気をつけないと無くなってしまいそうな大切なもの
昨年から設計していた戸建て住宅の現場では、ベニヤを一枚も使用しない家づくりというものに挑戦してみた。ベニヤを使わない家づくりをしている理由は化学物質を最小限に抑えるための家づくりのため、だからもちろんビニルクロスもメラミンなどの化粧材も使わずに、内装漆喰はシーラーなしのプラスターの下塗りに漆喰仕上げの徹底ぶりである。キッチンだって、わざわざ家具屋さんにヒノキを使って接着剤最小限の注文で依頼した。断熱材も羊毛断熱材、ちょっと高いけど新築現場が臭くない、なんだかとても居心地が良い結果となった。
ベニヤを使わない、昔の大工さんならそれがどうしたの?という感じだろうが、ベニヤ板があることが当たり前の僕たち世代にとっては、なかなか大変な挑戦である。野地板、外壁モルタル下地合板、床下地合板といった部位に杉板を使用するのだが、非乾燥材ならまだしも床下時に使用する乾燥材の荒板など持っている材木屋さんはなかなかないのが実情だ。最近は売れないからね!の一言で断られる中、親しい福島県の製材屋さんから取り寄せることができた。しばらく前に、米松などの輸入材をやめて構造材を国産材に切り替えたことでできた山とのつながり、もしもこれがなければ買うことすらできなかったかもしれない。ちなみに床板は杉の30mmを貼っている。軒天なども然り、当たり前のものを当たり前に使っているだけだけれど、なんだかとても懐かしい良さを感じた。

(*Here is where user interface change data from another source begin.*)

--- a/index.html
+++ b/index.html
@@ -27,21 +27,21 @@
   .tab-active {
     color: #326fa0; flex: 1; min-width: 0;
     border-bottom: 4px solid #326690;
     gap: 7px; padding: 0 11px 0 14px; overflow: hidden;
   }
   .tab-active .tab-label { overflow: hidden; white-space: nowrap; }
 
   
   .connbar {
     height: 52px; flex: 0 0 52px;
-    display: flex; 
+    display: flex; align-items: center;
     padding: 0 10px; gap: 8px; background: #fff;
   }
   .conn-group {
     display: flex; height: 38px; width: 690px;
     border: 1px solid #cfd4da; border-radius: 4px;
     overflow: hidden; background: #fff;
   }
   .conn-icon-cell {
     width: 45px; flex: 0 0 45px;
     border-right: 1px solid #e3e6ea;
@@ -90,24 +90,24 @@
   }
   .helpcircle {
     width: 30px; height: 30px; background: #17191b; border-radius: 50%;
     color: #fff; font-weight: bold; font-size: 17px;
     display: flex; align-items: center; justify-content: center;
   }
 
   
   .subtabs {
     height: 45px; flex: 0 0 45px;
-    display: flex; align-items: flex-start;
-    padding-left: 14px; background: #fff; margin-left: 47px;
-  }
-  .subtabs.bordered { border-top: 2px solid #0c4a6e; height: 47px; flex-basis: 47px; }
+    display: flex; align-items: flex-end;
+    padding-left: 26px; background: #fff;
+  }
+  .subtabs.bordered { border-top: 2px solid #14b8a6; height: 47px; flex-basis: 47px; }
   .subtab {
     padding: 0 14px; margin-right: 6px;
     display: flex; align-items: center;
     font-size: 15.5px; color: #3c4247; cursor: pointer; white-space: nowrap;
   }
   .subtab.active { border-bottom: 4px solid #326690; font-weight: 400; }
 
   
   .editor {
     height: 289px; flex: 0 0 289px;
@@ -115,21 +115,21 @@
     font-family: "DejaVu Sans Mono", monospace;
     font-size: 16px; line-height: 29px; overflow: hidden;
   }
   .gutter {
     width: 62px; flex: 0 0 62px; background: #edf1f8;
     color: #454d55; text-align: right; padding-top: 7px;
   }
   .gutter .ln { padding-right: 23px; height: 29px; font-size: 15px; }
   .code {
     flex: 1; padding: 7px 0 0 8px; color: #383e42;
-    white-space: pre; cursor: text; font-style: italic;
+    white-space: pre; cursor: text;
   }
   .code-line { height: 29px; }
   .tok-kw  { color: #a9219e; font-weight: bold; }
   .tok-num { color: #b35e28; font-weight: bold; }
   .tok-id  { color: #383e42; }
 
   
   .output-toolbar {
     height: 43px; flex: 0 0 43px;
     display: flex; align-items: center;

ある時、ふと栗を使いたくなった。栗の丸太はどこにあるのか?群馬県の森林組合にはていよく断られてしまった。東北の岩手県にはまだたくさんの栗材があるらしい。ではそれをどこで買えるの?そしてどこで製材するの?寝かせるのは何年?製材ってどうやって目利きするの?誰に聞いたら良いかの暗中模索、でも困っている時は指導者が現れる、僕に丸太の目利きを仕込んでくれたのはなんと地元の木風堂の親父であった。そんなわけで最近は栗や桜、鬼胡桃の丸太を購入して製材所で製材し、1年間以上寝かせて造作材として使用するようにしている。うちの倉庫にはいつも100枚くらいの板がある、国産広葉樹の板を常にストック、これはとても大切にしていることだ。うちの大工さんはこの栗を使って建具の枠を作ったり、家具を作ったりの造作を楽しんでくれる。もっと難しい図面を描いてこい・・・、腕の良い大工はセリフまでかっこいい。

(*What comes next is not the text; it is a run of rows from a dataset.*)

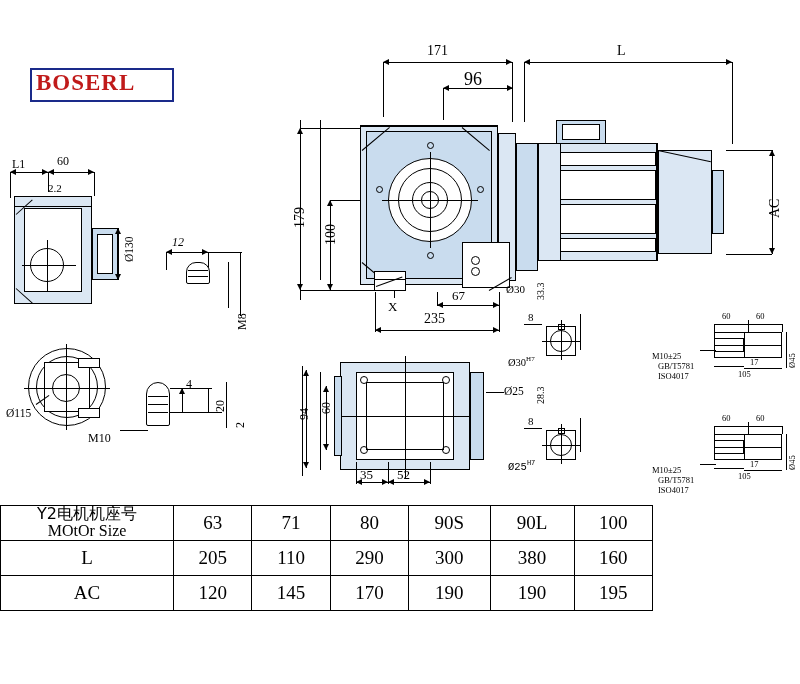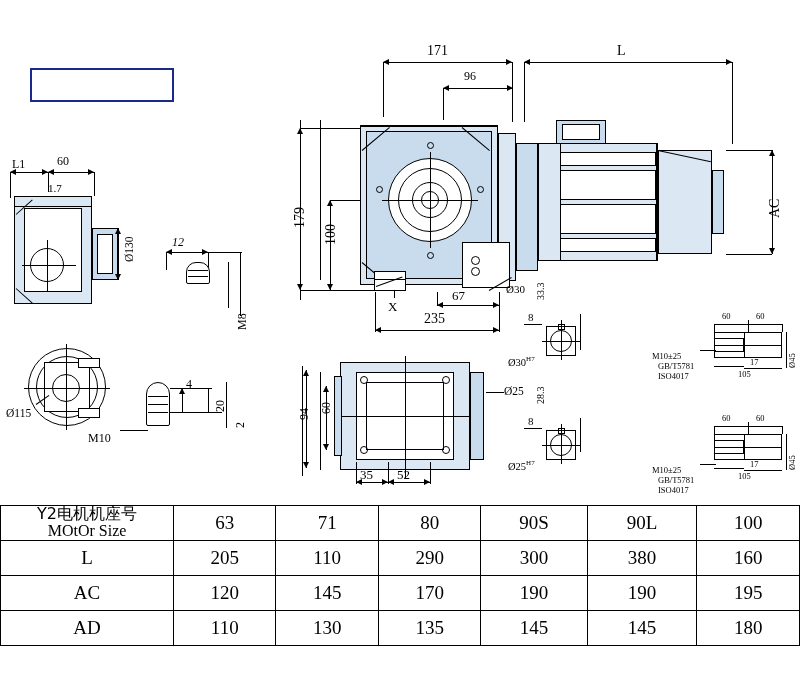--- a/index.html
+++ b/index.html
@@ -58,56 +58,57 @@
   .arrowR { border-left:6px solid #000; }
   .arrowU, .arrowD {
     position:absolute; width:0; height:0; border-left:3px solid transparent;
     border-right:3px solid transparent;
   }
   .arrowU { border-bottom:6px solid #000; }
   .arrowD { border-top:6px solid #000; }
 
   
   table.spec {
-    position:absolute; left:0px; top:505px; width:800px;
+    position:absolute; left:0px; top:505px; width:653px;
     border-collapse:collapse; font-family:"Liberation Serif", serif;border-radius:7px;
   }
   table.spec td {
     border:1.5px solid #000; text-align:center; font-size:19px;
     height:34px; padding:0;
   }
   table.spec td.hdr-left {
     font-size:16px; line-height:1.05; width:172px; text-align:center;
   }
   table.spec td.rowlbl { font-size:19px; width:172px; }
   .hdr-left span { display:block; }
   .cn { font-family:"DejaVu Sans", sans-serif; }
 </style>
 </head>
 <body>
 
 <div class="page">
 
   <div class="logo-box"></div>
+  <div class="logo-text">BOSERL</div>
 
   <div class="ln v1" style="left:300px; top:120px; height:180px;"></div>
   <div class="ln v1" style="left:320px; top:120px; height:160px;"></div>
 
   <div class="ln h1" style="left:383px; top:62px; width:129px;"></div>
   <div class="arrowL" style="left:383px; top:59px;"></div>
   <div class="arrowR" style="left:506px; top:59px;"></div>
   <div class="ln v1" style="left:383px; top:62px; height:55px;"></div>
   <div class="ln v1" style="left:512px; top:62px; height:60px;"></div>
   <div class="lbl" style="left:427px; top:44px; font-size:14px;">171</div>
 
   <div class="ln h1" style="left:443px; top:88px; width:70px;"></div>
   <div class="arrowL" style="left:443px; top:85px;"></div>
   <div class="arrowR" style="left:507px; top:85px;"></div>
   <div class="ln v1" style="left:443px; top:88px; height:32px;"></div>
-  <div class="lbl" style="left:464px; top:70px; font-size:12px;">96</div>
+  <div class="lbl" style="left:464px; top:70px; font-size:18px;">96</div>
 
   <div class="ln h1" style="left:524px; top:62px; width:208px;"></div>
   <div class="arrowL" style="left:524px; top:59px;"></div>
   <div class="arrowR" style="left:726px; top:59px;"></div>
   <div class="ln v1" style="left:524px; top:62px; height:60px;"></div>
   <div class="ln v1" style="left:732px; top:62px; height:82px;"></div>
   <div class="lbl" style="left:617px; top:44px; font-size:14px;">L</div>
 
   <div class="ln v1" style="left:300px; top:128px; width:1px; height:162px;"></div>
   <div class="arrowU" style="left:297px; top:128px;"></div>
@@ -203,21 +204,21 @@
   <div class="ln h1" style="left:10px; top:172px; width:38px;"></div>
   <div class="arrowL" style="left:10px; top:169px;"></div>
   <div class="arrowR" style="left:42px; top:169px;"></div>
   <div class="ln h1" style="left:48px; top:172px; width:46px;"></div>
   <div class="arrowL" style="left:48px; top:169px;"></div>
   <div class="arrowR" style="left:88px; top:169px;"></div>
   <div class="ln v1" style="left:48px; top:172px; height:20px;"></div>
   <div class="ln v1" style="left:94px; top:172px; height:24px;"></div>
   <div class="ln v1" style="left:10px; top:172px; height:26px;"></div>
 
-  <div class="lbl" style="left:48px; top:183px; font-size:11px;">1.7</div>
+  <div class="lbl" style="left:48px; top:183px; font-size:11px;">2.2</div>
   <div class="ln h1" style="left:26px; top:196px; width:18px;"></div>
 
   <div class="rect fill-blue" style="left:14px; top:196px; width:78px; height:108px;"></div>
   <div class="ln h1" style="left:14px; top:206px; width:78px;"></div>
   <div class="rect fill-white" style="left:24px; top:208px; width:58px; height:84px; border-width:1px;"></div>
   <div class="circ fill-white" style="left:30px; top:248px; width:34px; height:34px;"></div>
   <div class="cl-h" style="left:22px; top:265px; width:54px;"></div>
   <div class="cl-v" style="left:47px; top:240px; height:52px;"></div>
 
   <div class="rect fill-blue2" style="left:92px; top:228px; width:26px; height:52px;"></div>
@@ -333,21 +334,21 @@
 
   <div class="lbl" style="left:528px; top:416px; font-size:11px;">8</div>
   <div class="ln h1" style="left:524px; top:428px; width:18px;"></div>
   <div class="lbl" style="left:536px; top:404px; font-size:10px; transform:rotate(-90deg); transform-origin:left top;">28.3</div>
   <div class="ln v1" style="left:580px; top:418px; height:34px;"></div>
   <div class="rect-thin fill-white" style="left:546px; top:430px; width:30px; height:30px;"></div>
   <div class="circ" style="left:550px; top:434px; width:22px; height:22px;"></div>
   <div class="rect-thin" style="left:558px; top:428px; width:7px; height:6px;"></div>
   <div class="cl-v" style="left:561px; top:424px; height:40px;"></div>
   <div class="cl-h" style="left:542px; top:445px; width:38px;"></div>
-  <div class="lbl" style="left:508px; top:460px; font-size:10.5px;">
+  <div class="lbl" style="left:508px; top:460px; font-size:10.5px;font-family:Liberation Mono, monospace;">
     <span>Ø25</span><sup style="font-size:7px;">H7</sup>
   </div>
 
   <div class="lbl lbl-xs" style="left:722px; top:312px;">60</div>
   <div class="lbl lbl-xs" style="left:756px; top:312px;">60</div>
   <div class="ln h1" style="left:714px; top:324px; width:34px;"></div>
   <div class="ln h1" style="left:748px; top:324px; width:34px;"></div>
   <div class="ln v1" style="left:714px; top:324px; height:8px;"></div>
   <div class="ln v1" style="left:748px; top:320px; height:12px;"></div>
   <div class="ln v1" style="left:782px; top:324px; height:8px;"></div>
@@ -419,25 +420,16 @@
         </tr>
         <tr>
           <td class="rowlbl">AC</td>
           <td>120</td>
           <td>145</td>
           <td>170</td>
           <td>190</td>
           <td>190</td>
           <td>195</td>
         </tr>
-        <tr>
-          <td class="rowlbl">AD</td>
-          <td>110</td>
-          <td>130</td>
-          <td>135</td>
-          <td>145</td>
-          <td>145</td>
-          <td>180</td>
-        </tr>
       </tbody>
   </table>
 
 </div>
 
 </body></html>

気をつけないと無くなってしまいそうな大切なものを、決して忘れないように大切にしたいと思う。僕たちはこの世代の責任世代である。もしも僕たちが亡くしてしまえば、子供たちの時代にそれは博物館の中のものになってしまうのだ。
(ベニヤのない家の建築後、52種類の空気環境測定の調査をしてみた。その結果検出されたのは、アセトンとαピネン。アセトンは配管工事の接着剤、ピネンは杉から放出する天然物質であった。)